Аристократ кончил возиться с пуговицами и вдруг достал из кармана длинный нож, похожий на кавказский кинжал, и прежде чем Аня успела понять, что это не шутка, не балаган, не спектакль, глухо крякнув, быстро перерезал курильщику горло от уха до уха. Тот забулькал, дернулся и повалился на пол. Онемевшая Аня вжалась в стенку купе. Ей очень хотелось упасть в обморок или хотя бы закрыть глаза, но она боялась отвести взгляд от убийцы, словно это одно могло удержать его на месте. Убийца медленно повернулся, улыбнулся ей и бросил окровавленный нож ей на колени. Потом снял забрызганное кровью пальто и перчатки, открыл окно, впустив порыв свежего холодного утреннего ветра, скатал пальто и перчатки в один комок, выбросил их в окно и вышел из вагона. Поезд снова засвистел и начал сбавлять ход – приближалась станция».

* * *

Густав Гринблат поставил точку, распечатал получившуюся страницу и прочитал ее, помечая цветными маркерами те места, которые вызывали у него сомнения. От этой, очень старомодной, на его взгляд, привычки он не мог да и не хотел избавляться. Она помогала ему сохранить иллюзию того, что он не килобайтник, а творец, пусть не Творец с большой буквы, но всё же и не жалкий раб листажа. Что у него есть время и возможность для размышлений, выброшенных в корзину черновиков и внезапных творческих озарений. Пусть он сам знает, что это всё понарошку. Актеры тоже знают, что страсти, которые они изображают на сцене, – это только фарс и способ выманить деньги у зрителей. И тем не менее говорят о каких-то концепциях, видении роли, контексте и вдохновении. Потому что для человека, который мечтал о творчестве, невыносимо признать себя поденщиком. На это Гринблат был способен только после некоторой дозы алкоголя, ровно такой, какая располагала к самоуничижению. А пока он трезв и работоспособен, он продолжал «играть в писателя», хотя бы с самим собой. И пока его рейтинги высоки и тиражи стабильны, его литагентша смотрела на эти игры сквозь пальцы.

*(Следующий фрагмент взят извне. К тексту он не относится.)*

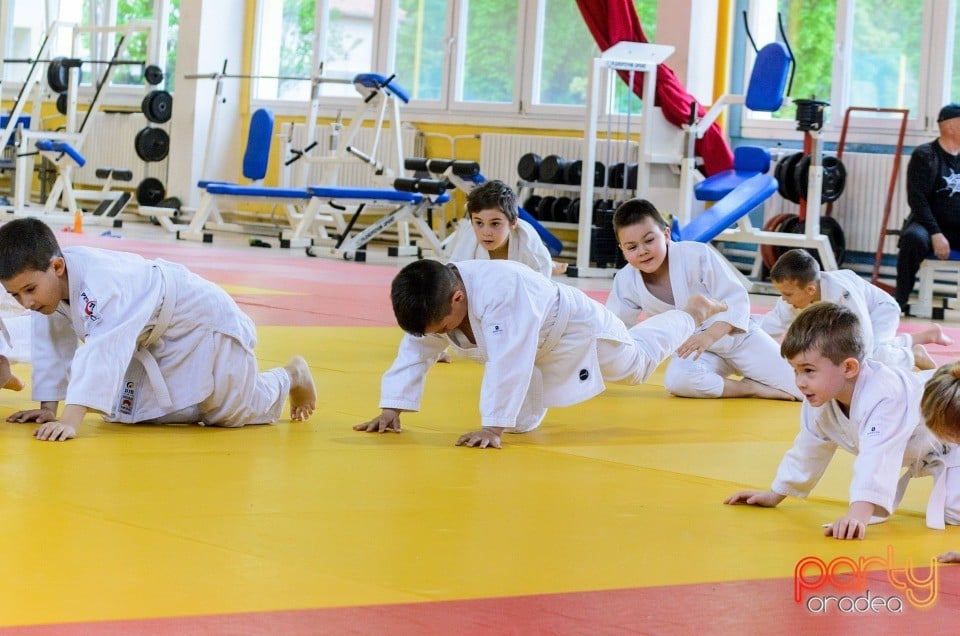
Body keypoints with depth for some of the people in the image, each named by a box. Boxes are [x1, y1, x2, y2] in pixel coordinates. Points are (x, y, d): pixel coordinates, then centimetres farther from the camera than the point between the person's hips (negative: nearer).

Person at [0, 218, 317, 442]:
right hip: (155, 341, 8)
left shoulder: (101, 284, -43)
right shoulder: (46, 278, -16)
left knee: (236, 411, 8)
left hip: (204, 325, -8)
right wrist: (48, 409, -4)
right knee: (127, 413, 8)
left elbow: (101, 355, -53)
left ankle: (290, 377, 39)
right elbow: (53, 346, -3)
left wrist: (70, 421, -59)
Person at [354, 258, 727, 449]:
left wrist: (493, 427, -53)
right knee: (523, 422, 15)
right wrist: (391, 410, -26)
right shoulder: (433, 304, -24)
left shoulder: (501, 292, -47)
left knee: (637, 363, 18)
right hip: (531, 348, 6)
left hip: (572, 327, -6)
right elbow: (415, 353, -16)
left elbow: (509, 363, -51)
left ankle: (694, 313, 46)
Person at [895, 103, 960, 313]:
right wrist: (936, 235, -21)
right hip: (929, 224, -4)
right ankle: (900, 300, -25)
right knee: (914, 239, -36)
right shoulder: (924, 155, -3)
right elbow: (917, 199, -11)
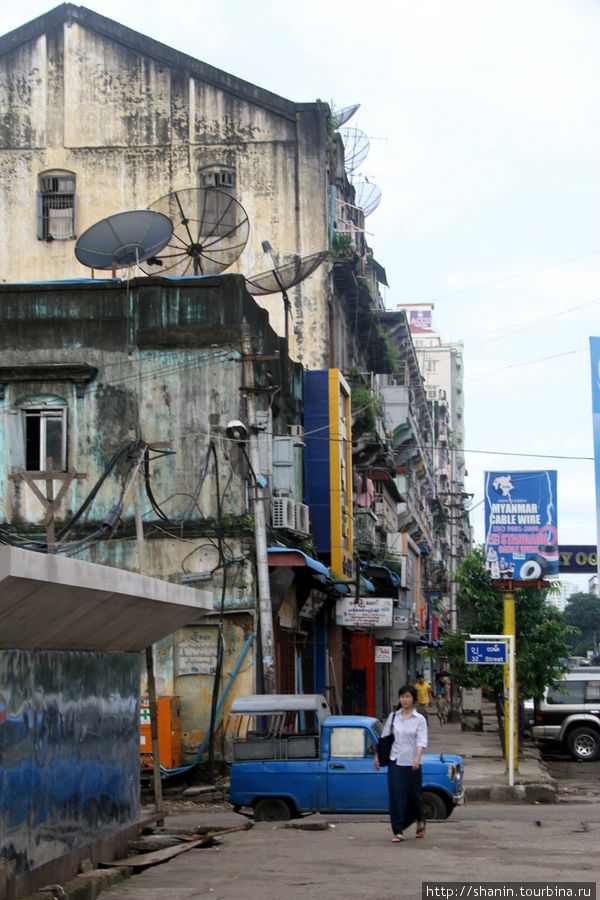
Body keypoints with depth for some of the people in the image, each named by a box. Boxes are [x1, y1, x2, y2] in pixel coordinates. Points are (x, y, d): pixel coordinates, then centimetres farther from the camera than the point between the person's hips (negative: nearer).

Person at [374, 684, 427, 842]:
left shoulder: (419, 719, -2)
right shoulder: (393, 716, 7)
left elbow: (421, 741, -13)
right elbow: (384, 737, 16)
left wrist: (417, 758, -28)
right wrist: (377, 756, 15)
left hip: (412, 763, -2)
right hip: (395, 762, 2)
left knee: (414, 795, 9)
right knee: (396, 796, -5)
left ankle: (420, 820, 38)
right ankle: (398, 832, -3)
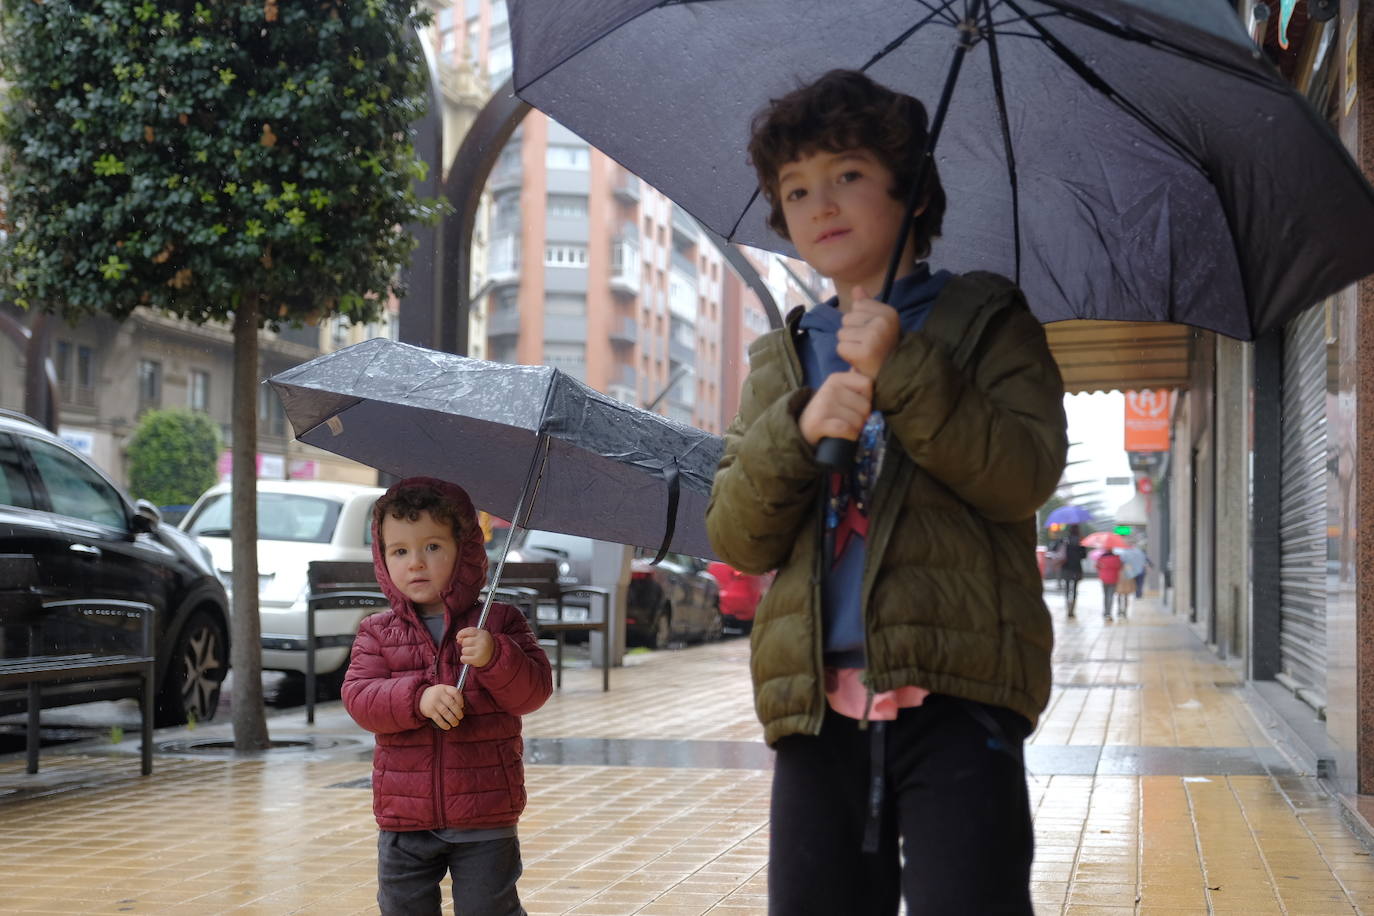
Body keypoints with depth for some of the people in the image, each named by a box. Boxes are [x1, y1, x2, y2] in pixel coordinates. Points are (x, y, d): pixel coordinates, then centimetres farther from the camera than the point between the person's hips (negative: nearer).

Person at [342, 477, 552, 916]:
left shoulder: (499, 622, 0)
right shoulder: (378, 633, 5)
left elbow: (534, 690, -7)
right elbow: (358, 697, -8)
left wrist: (495, 657, -26)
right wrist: (418, 699, -25)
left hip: (485, 818, -2)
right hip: (404, 818, 2)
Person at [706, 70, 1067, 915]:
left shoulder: (985, 322, 9)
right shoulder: (781, 361, 20)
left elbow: (1027, 476, -7)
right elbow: (736, 539, 10)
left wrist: (902, 371, -14)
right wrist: (799, 430, -8)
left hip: (955, 691, -4)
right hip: (818, 703, 4)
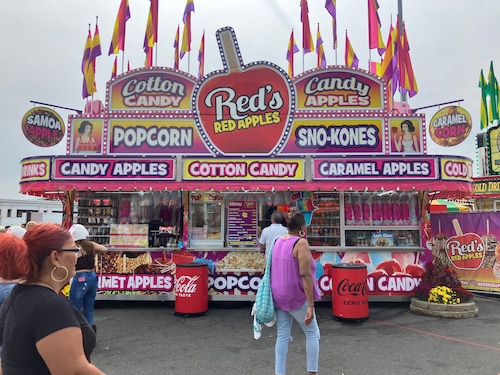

Итак, Анна, или, точнее, Аня. Тезка Карениной, загадочная русская душа. Гринблат поморщился. Будь он в здравом уме и твердой памяти, ему бы в голову не пришло писать роман о времени и людях, которые были ему знакомы только из краткого курса русской классики в университете. Но можно ли считать человека, зарабатывающего на жизнь написанием любовных романов, здравомыслящим? Нет, скорее всего, он чокнутый и сдвинутый, как Мартовский Заяц и Безумный Шляпник одновременно. Густав хмыкнул. К чему приплетать «благородное безумие»? Это Дорис сказала ему, что неплохо бы написать роман о русской девушке по имени Анна и чтобы действие происходило в XIX веке: рейтинги показывают, что после выхода очередной экранизации «Анны Карениной» тема остается популярной.

Первым делом Густав подчеркнул «Московский вокзал» и полез в Интернет проверять. Так и есть! В XIX веке он назывался Николаевским, в честь русского царя, позже был переименован в Октябрьский и только потом – в Московский. Затем подчеркнул «безотрадную равнину». Не слишком ли эмоционально? Написать «серая», «однообразная», и читатель сам поймет? Но вычеркивать рука не поднималась. Собственно, это было единственное искреннее слово во всём тексте. «Безотрадная». Безотрадная скука, безотрадный роман. Право, жаль, что этот кровопивец не прирезал заодно и милую Анюту, всё бы и закончилось. Но нельзя! Никак нельзя. Никто не режет курицу, несущую золотые яйца, даже если саму курицу эти яйца уже достали. Стоп. Что-то меня заносит.